Reputational damage: Whether your organization falls victim to a successful attack or is creating too much friction for good customers, your reputation will suffer — and it might be difficult (and expensive) to repair. Ponemon Institute found that the average diminished brand value following a breach is about 21%, and it takes about a year to restore it. Over the course of that year, organizations lose sales and revenue, which can make it difficult to operate effectively and stay out of debt.
Tips to mitigate TCOF
So, how do you combat these hidden potential costs of fraud and increase the ROI of your fraud prevention program?
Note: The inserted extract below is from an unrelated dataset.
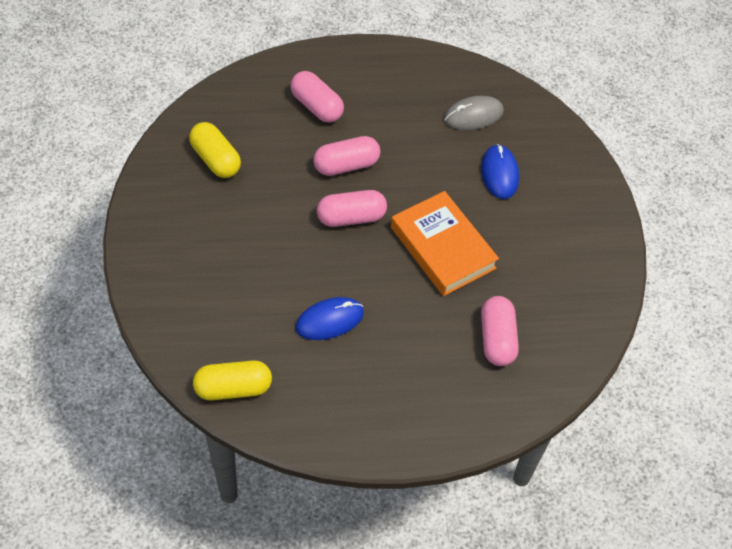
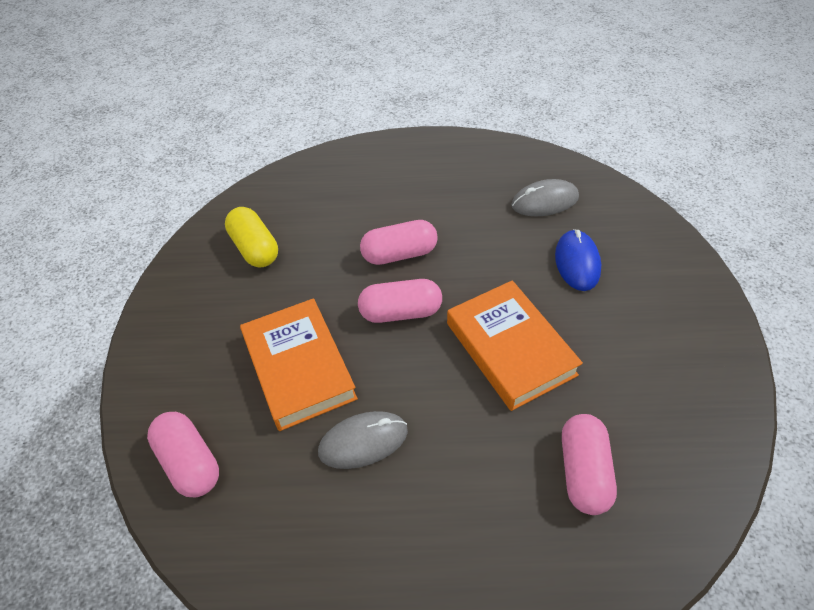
camera: 10 degrees right, 5 degrees down
yellow capsule [193,360,272,400] -> none
pink capsule [290,71,344,123] -> pink capsule moved to [147,412,219,497]
blue mouse [295,297,364,340] -> grey mouse [318,411,408,469]
none -> orange book [240,298,358,431]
Here are some recommendations to keep in mind:
Increase detection to reduce fraud rates. This seems like a no-brainer, but the game has changed. Today, organizations must arm themselves with AI-driven solutions that operate in real-time to keep pace with increasingly sophisticated fraudsters. While rules-based solutions can identify known patterns, only solutions that leverage advanced machine learning can spot unknown patterns and help fraud teams connect the dots between various fraud signals that may initially seem unrelated. Additionally, capabilities such as device intelligence are needed to detect manipulated or rooted devices, device emulators, and repackaged apps.
Automate investigation and case review. Manual case examination takes significant time and resources. In the case of a bot-powered attack, there can be tens of thousands of cases to review. Automated case management and bulk decisoning features eliminate the majority of manual tasks associated with case reviews, enabling fraud teams to visualize links between signals and entities, and conduct group- or user-level review and take bulk actions. Not only does this reduce time spent on reviews, it enables teams to stop an attack faster, before it causes damage.
Reduce false positives and customer friction with machine learning. Studies show that 39% of customers stop using a credit card after just one false positive, and another 25% use the card less. That’s why it’s critical to reduce the friction caused by overly stringent, rule-based fraud solutions. New machine learning techniques such as unsupervised machine learning (UML) can be leveraged to discern patterns in large unstructured data sets in real time, without relying on labels and rules. Combined with holistic data analysis, graphing techniques and advanced features engineering, UML can help to eliminate false positives and ensure good customers are not turned away.
Take a holistic approach. Point solutions drive up costs — and there’s no getting around that. Unified solutions not only reduce overhead, but provide fraud protection across every customer touchpoint. They typically offer more comprehensive capabilities, as well, and because all of the data resides within a single platform, you end up with a 360-degree view and faster, more accurate detection.
TCOF is a complex and multi-faceted measurement that encompasses much more than tangible fraud losses following an attack. With a more thorough understanding of what comprises TCOF, you can better arm yourself with the right strategy and tools to combat fraud effectively — and reduce its financial impact to your organizations.